Специалисты не раз сравнивали космизм Циолковского с так называемым новоязычеством. Так он в детском возрасте опытным путем открывает для себя астролябию. Ведь уроков учителей он не слышит, и никто не смог сообщить ему, что этот научный прибор уже несколько сотен лет служит людям. Циолковский буквально повторяет открытие в теории газов, а потом и в области физиологии («Механика живого организма»). Причем, единственным источником автору этих научных трактатов служили лишь некоторые элементарные учебники.

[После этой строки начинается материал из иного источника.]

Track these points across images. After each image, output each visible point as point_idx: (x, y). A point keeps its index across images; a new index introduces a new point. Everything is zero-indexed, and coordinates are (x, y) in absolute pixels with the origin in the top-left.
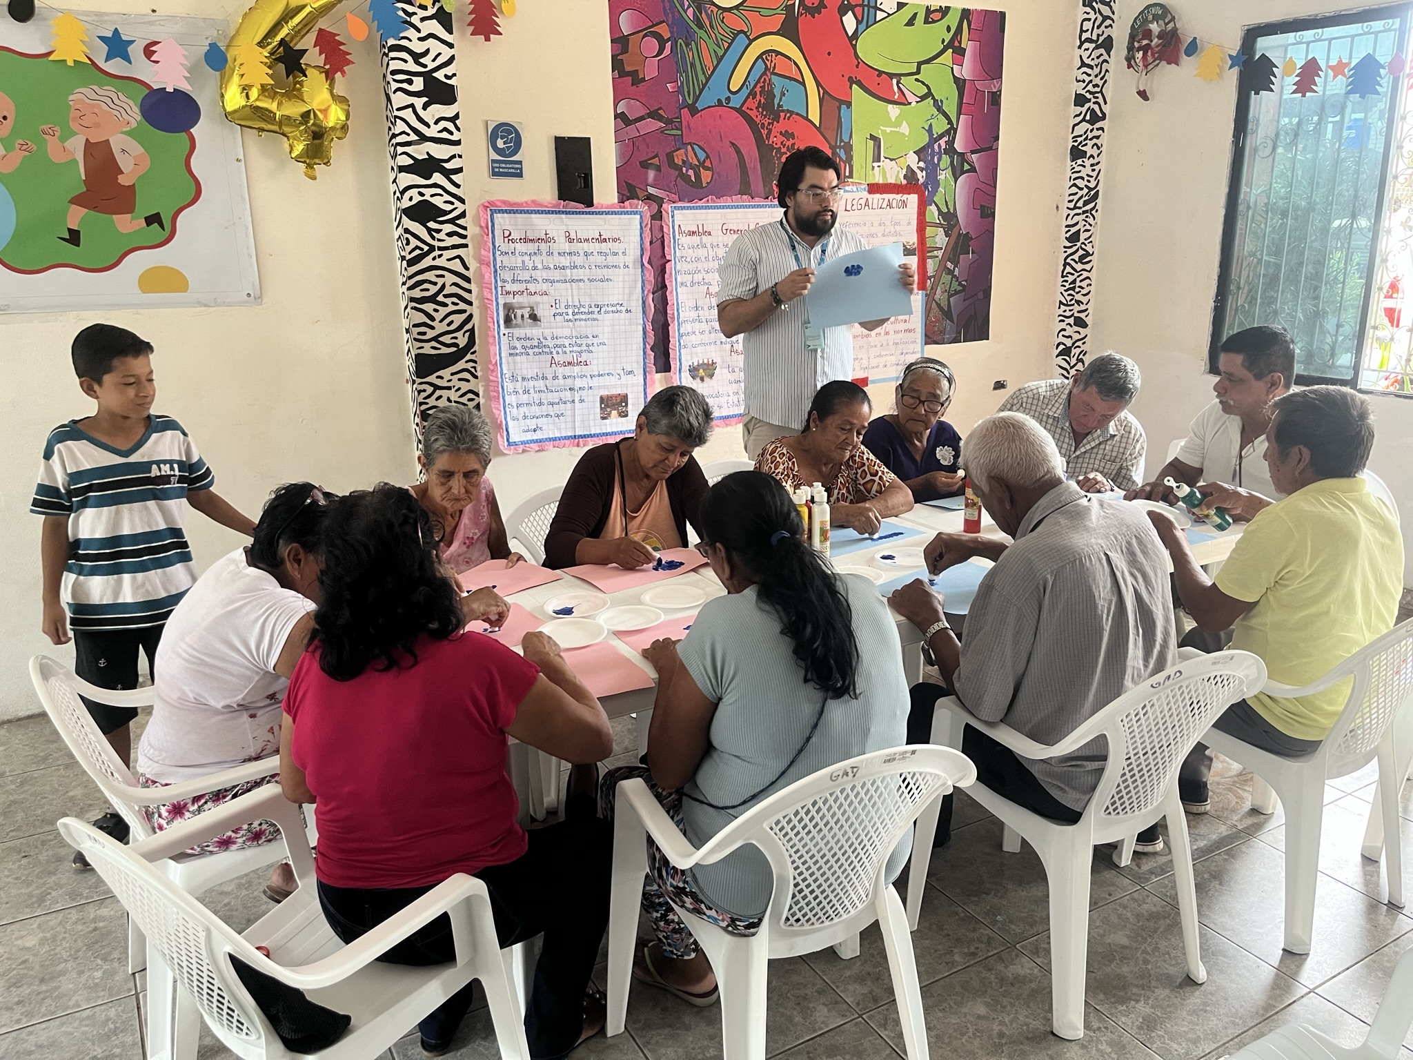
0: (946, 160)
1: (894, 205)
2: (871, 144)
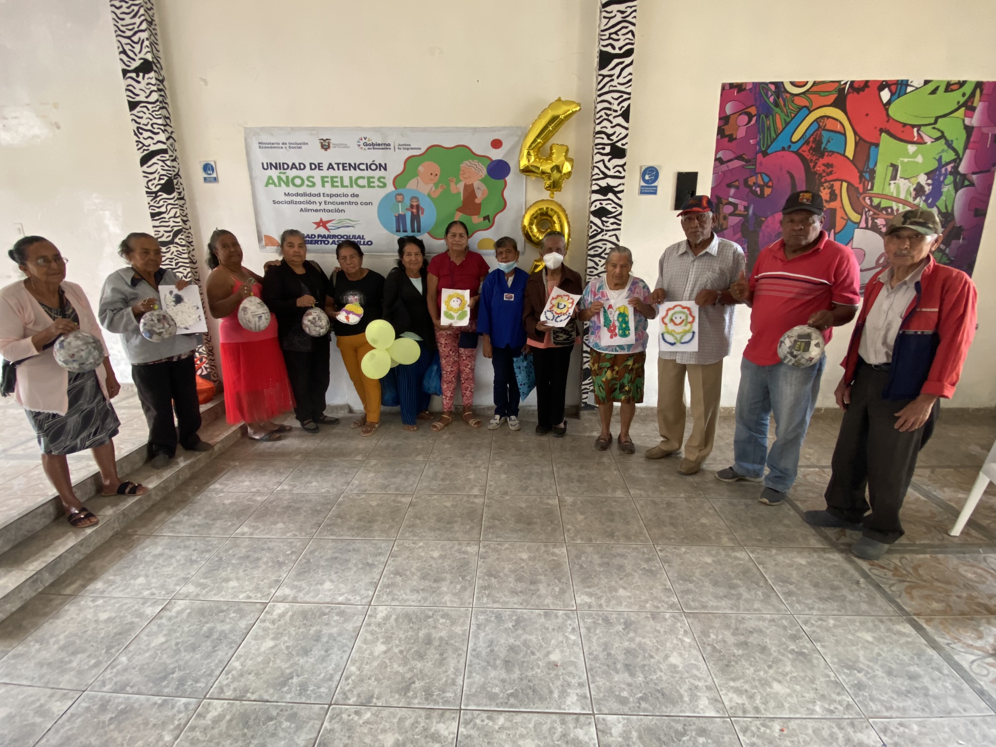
0: (950, 178)
2: (891, 169)
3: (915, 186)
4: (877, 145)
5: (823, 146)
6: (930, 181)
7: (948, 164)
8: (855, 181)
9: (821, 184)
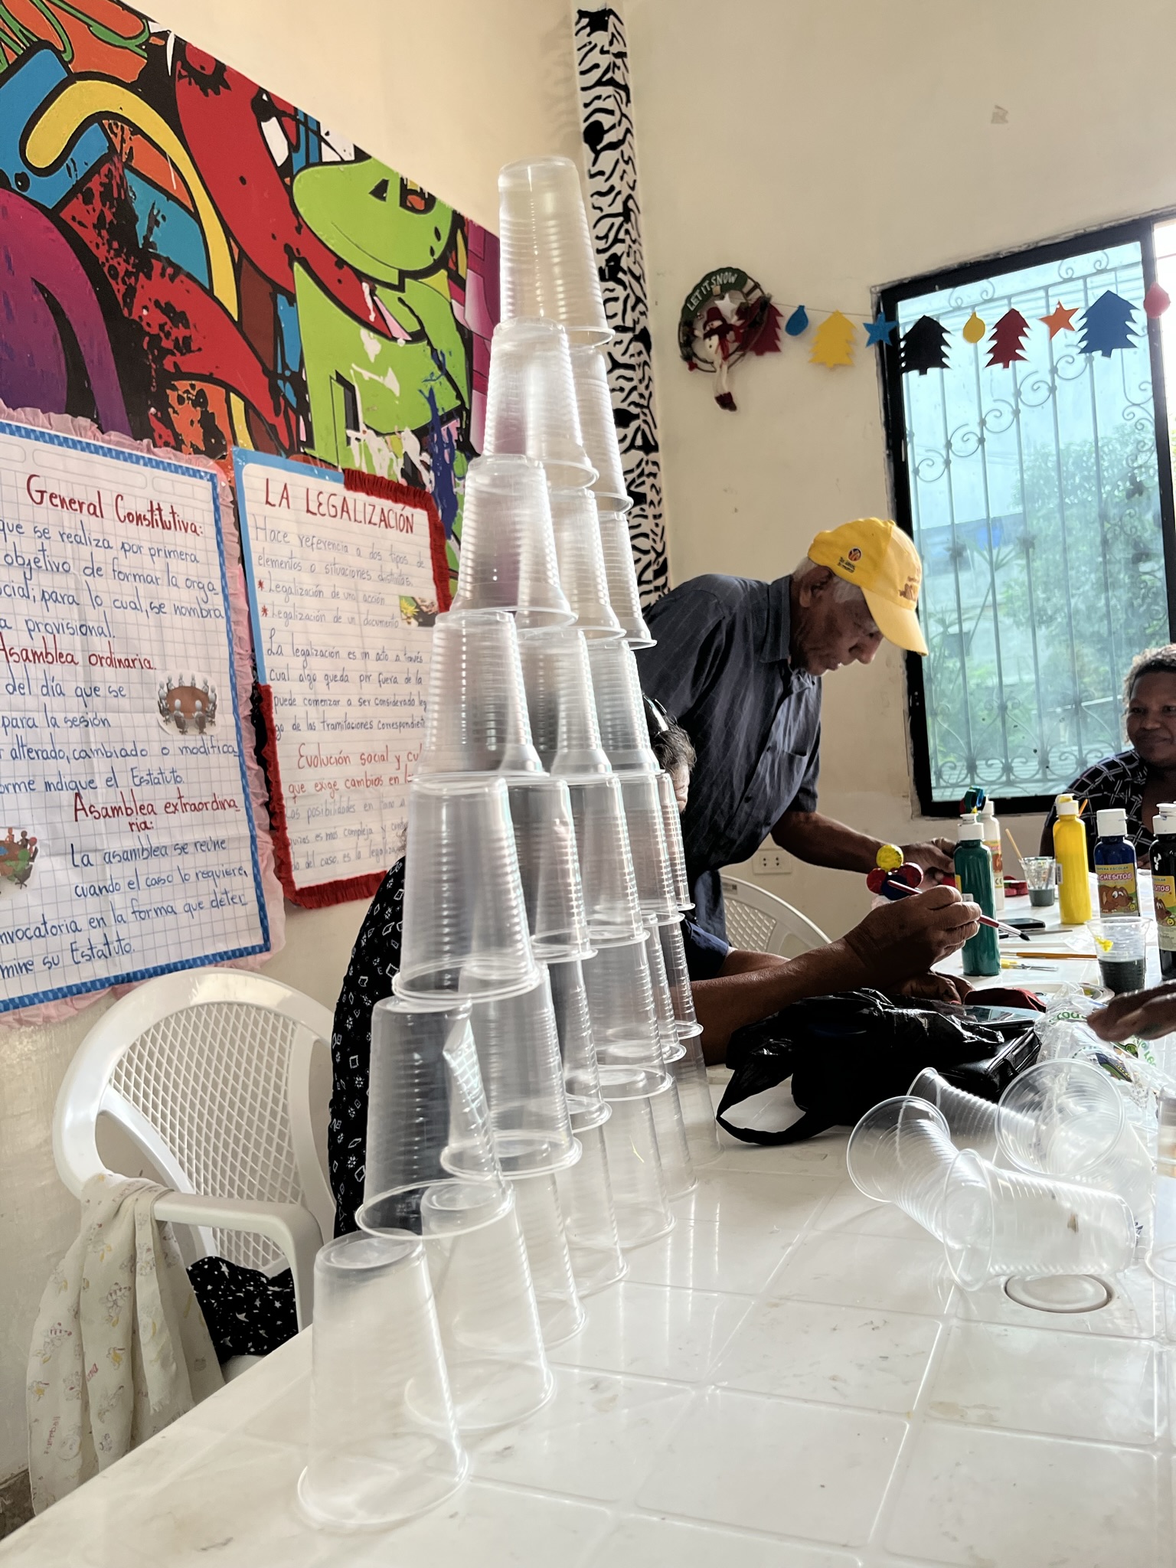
0: (461, 461)
1: (393, 523)
2: (339, 390)
3: (401, 461)
4: (292, 299)
5: (141, 229)
6: (426, 457)
7: (449, 416)
8: (265, 405)
9: (167, 380)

Циолковского постоянно упрекали в том, что он изобретал велосипед, и по странной иронии судьбы именно велосипед станет для ученого излюбленным видом транспорта, когда он окончательно останется в Калуге. Биографы утверждают, что поначалу неутомимый изобретатель распугивал сонных калужских кур и гусей на трескучем «коне» – мотоцикле. Но затем он все-таки продал его и приобрел велосипед. Не сказалась ли здесь не только привычная бережливость, но и определенный инфантилизм (детскость), некоторая даже телесная медлительность (явная в сравнении велосипеда и мотоцикла) столь присущие натуре ученого?
Этот же инфантилизм проявляется и в чистосердечных признаниях самого Циолковского о своем браке и о своей будущей жене. Вот они: «Пора было жениться, и я женился без любви, надеясь, что такая жена не будет мною вертеть, будет работать и не помешает мне делать то же. Эта надежда вполне оправдалась».
В своей космической философии Циолковский предполагал вывести идеальную породу людей, лишенную каких бы то ни было страстей, но наделенную необычайным интеллектом. Здесь чувствуется подростковый, панический страх перед женщиной, перед жизнью со всеми ее непонятными неурядицами.